Tiger Country was actually started before Tribes, which remains Raine’s best work so far. It has the metro wit and banter of her first play, Rabbit, but a bigger canvas and more elaborate movement … This is not an obviously political play. It is not about NHS cuts, though it does have things to say about shortage of time and staff, and about constant fatigue: ‘I’m losing patience with the patients’ … You are in tiger country in an operating theatre when you take a knife close to an artery. Raine’s achievement is to stage a world governed by the laws of that country … And when they take off their gowns (and settle down to watch Doctors on the telly), their love affairs are arrhythmic, as if they too are moving to a hospital beat.”

Henry Hitchings
Evening Standard
★★★★

“Raine wrote the play after shadowing staff in several NHS facilities. It probes the nature of what happens in surgery and during workers’ rare moments of leisure. There’s a whiff of House and Holby City but also a perspicacity that’s very much the author’s own … Raine directs with slick efficiency. She’s established a nice sense of ensemble, and there are well-defined individual performances from Henry Lloyd-Hughes, Pip Carter, Ruth Everett and Adam James … There’s evidence of a tremendous amount of research, and this can prove a hindrance.
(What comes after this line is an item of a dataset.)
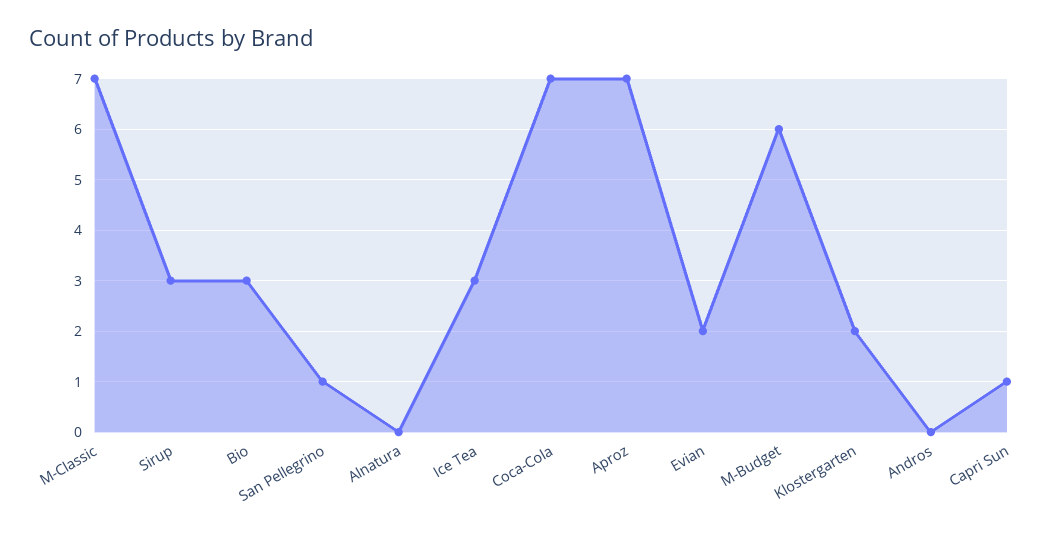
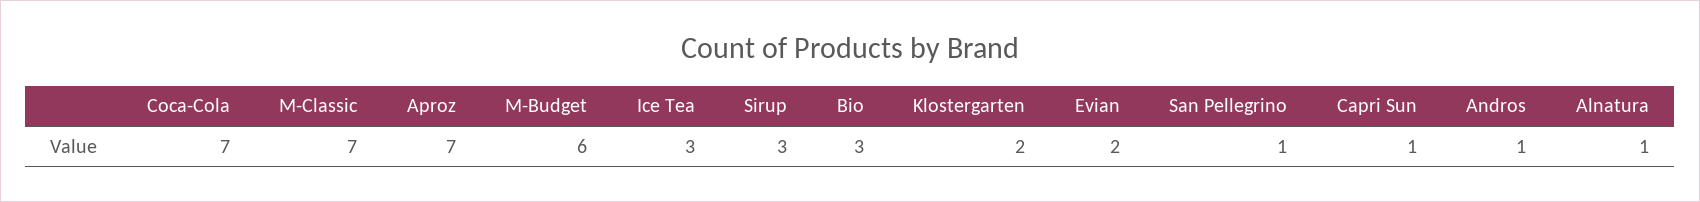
Alnatura: 0 -> 1
Andros: 0 -> 1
Some characters and their stories feel underdeveloped. Yet, as one would expect from the creator of the clever, caustic Tribes, a success at the Royal Court last year, this play is replete with bold writing. Irreverent and unsentimental, it’s alive to the idea of healthcare as a pageant – giving new meaning to the words ‘operating theatre’.”

Charles Spencer
Daily Telegraph
★★★

“During the operating theatre sequences – in which one poor man has one of his testicles removed, another has bloody fluid drained from his lungs and doctors and nurses try to revive heart attack victims – I sometimes found myself staring squeamishly at the floor rather than closely observing the on-stage action. As TS Eliot remarked, ‘human kind cannot bear very much reality’. Yet for all its many merits, the play strikes me as a disappointment. With a cast of 11, several playing multiple roles, it is hard to keep tabs on all the characters and I cannot see that Raine is doing much more here than offering a theatrical replication of the umpteen hospital dramas that have for so long been a mainstay of television schedules.”

Quentin Letts
Daily Mail
★★★★

“Hospital dramas on telly never quite do it for me. I can’t bear the overlit melodrama of the nurses’ lives and the bursts of ­sullen selfishness amid the medical emergencies. Now, playwright Nina Raine brings that sort of hospital affair to the stage. It turns out to be pacy, action-packed and, in places, touching. The sheer ­spectacle of the thing, brilliantly directed by Miss Raine, is so much more ­impressive than on the small screen … The show has just 11 actors, but they make it feel three times that many, so well drilled are the exits and entrances … I have in the past had cause to chide Miss Raine for childish bad language. Here there is again some bad language, but she seems to be growing up. Good. She is plainly a strong talent. This play is easily worthy of a bigger venue.”

Paul Taylor
Independent
★★★★

“This is a tough one but try to imagine a medically accurate variant of Holby City – no, don’t give up yet – as reconceived by the David Hare who wrote the great trilogy about beleaguered national institutions. Now picture the result filtered through a witty, highly intelligent, PC-scourging sensibility … This stage drama consciously annexes the territory of TV soap in order to do for over-stretched, under-sung doctors what Hare did for inner-city clerics in Racing Demon and the police in Murmuring Judges … The play has been meticulously researched and advertises this to the point of self-parody at times. But Raine writes with a fine mix of astringent objectivity and empathy … And if you fancy watching a testicle-removal in intimate close-up, Tiger Country is just what the doctor ordered.”